Chapter 5 Outline answers to essay questions
Chapter 5 – Terms
Essay question
Critically discuss the situations in which a court might imply a term into a contract.
Essay question answer guidance
Generally a court can imply a term into a contract as a matter of law or as a matter of fact. Terms implied as a matter of law are implied into a contract as a necessary incident of a particular type of contract (see, for example, Liverpool City Council v Irwin (1977)). Terms implied in fact are essentially implied on the basis of the parties’ unexpressed intentions. However, the courts are cautious not to re-write bargains or make them more reasonable. Thus the courts use this power sparingly. However, at least two different tests have been used over the years to restrict the courts’ power to imply terms in fact: the necessity test (see Equitable Life Assurance v Hyman (2002)) and the ‘officious bystander’ test (Shirlaw v Sothern Foundries (1939)). The precise relationship between these two tests and indeed the relationship between implication and interpretation has been disputed (see, for example, Attorney General of Belize v Belize telecom Ltd (2009)). However, it is important to discuss Marks & Spencer plc v BNP Paribas Securities Services Trust Company (Jersey) Limited (2015) where the Supreme Court provided useful guidance on this area and regarded the necessity and ‘officious bystander’ tests as alternatives.
Problem question
Melhuish Motors Ltd sells luxury motor homes from its premises in Cardiff. Earlier this year, Barbara visited Melhuish Motors Ltd and noticed a second-hand motor home which had recently been imported from Canada. She wished to buy such a motor home for her motor home rental business. During discussions with Melhuish Motors Ltd, Barbara was (incorrectly) told that this particular motor home had only ‘done 30,000 miles’. Barbara was concerned that the motor home might actually be too large for UK roads. However, her concerns were eased by a statement by Melhuish Motors Ltd that ‘it is perfectly legal to drive it on UK roads … trust us!’ This was incorrect – the motor home was too wide to be lawfully driven on UK roads. Barbara purchased the motor home; and the written contract, which contained an entire agreement clause, made no mention of these statements. Two weeks later, the engine of the motor home exploded, and it is beyond repair.

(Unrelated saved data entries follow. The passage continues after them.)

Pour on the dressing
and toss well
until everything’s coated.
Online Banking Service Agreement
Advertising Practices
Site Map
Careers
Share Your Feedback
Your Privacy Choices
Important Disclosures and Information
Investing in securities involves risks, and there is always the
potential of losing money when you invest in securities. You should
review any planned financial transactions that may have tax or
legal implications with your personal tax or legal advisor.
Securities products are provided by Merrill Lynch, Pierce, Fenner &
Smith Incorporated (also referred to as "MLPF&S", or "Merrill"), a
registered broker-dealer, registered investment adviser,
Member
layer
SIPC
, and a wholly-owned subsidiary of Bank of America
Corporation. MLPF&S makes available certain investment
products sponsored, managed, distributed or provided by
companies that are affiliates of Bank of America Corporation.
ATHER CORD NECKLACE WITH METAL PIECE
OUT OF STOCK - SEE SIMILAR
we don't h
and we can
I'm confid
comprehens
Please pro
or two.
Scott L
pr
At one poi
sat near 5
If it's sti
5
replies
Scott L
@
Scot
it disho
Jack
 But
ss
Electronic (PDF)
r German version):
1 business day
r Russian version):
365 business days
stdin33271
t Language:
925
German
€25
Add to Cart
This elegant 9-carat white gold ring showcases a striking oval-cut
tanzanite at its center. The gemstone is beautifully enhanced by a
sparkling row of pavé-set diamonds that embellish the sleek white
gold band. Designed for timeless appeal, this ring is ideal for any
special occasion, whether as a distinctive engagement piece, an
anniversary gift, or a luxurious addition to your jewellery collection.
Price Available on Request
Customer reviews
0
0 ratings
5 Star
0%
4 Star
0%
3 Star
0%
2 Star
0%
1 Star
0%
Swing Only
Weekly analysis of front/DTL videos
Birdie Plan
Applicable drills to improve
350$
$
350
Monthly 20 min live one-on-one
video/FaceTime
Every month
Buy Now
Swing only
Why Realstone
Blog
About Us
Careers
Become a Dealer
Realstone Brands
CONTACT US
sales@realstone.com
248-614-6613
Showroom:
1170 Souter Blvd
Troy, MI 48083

Barbara wishes to know of any contractual remedies she might have against Melhuish Motors Ltd.
Problem question answer guidance
This question centres on the terms of the contract (both express and implied) between Melhuish Motors Ltd and Barbara. A number of statements were made during the course of negotiations which Barbara may wish to argue were contractual terms. It is useful to set out the distinction between terms and representations, as well as the consequences of this distinction. It is also useful to set out the guidelines which the courts use in distinguishing terms from representations (for example, did the statement maker advise the other party to verify the statement, as in Ecay v Godfrey (1947)?). On the facts Barbara might argue that the statement about the number of miles done by the motor home is a term; as, arguably, Melhuish Motors Ltd has specialist knowledge (see Dick Bentley Productions Ltd v Harold Smith (Motors) Ltd (1965)). Barbara may also be able to argue that the statement concerning the legality of driving this home on UK roads is also a term (as, for example, Melhuish Motors Ltd seems to have accepted responsibility for this, as in Schawel v Reade (1913)).
However, the contract contains an entire agreement clause and, following Rock Advertising Ltd v MWB Business Exchange Centres Ltd (2018), Barbara may be unable to rely on the oral statements as contractual promises. Barbara would need to explore what terms were contained in the written agreement (for example, was there a provision about the quality of the motor home?). Moreover, the express terms might be supplemented by implied terms (such as the motor home must be of ‘satisfactory quality’ under the Sale of Goods Act 1979, s.14(2)).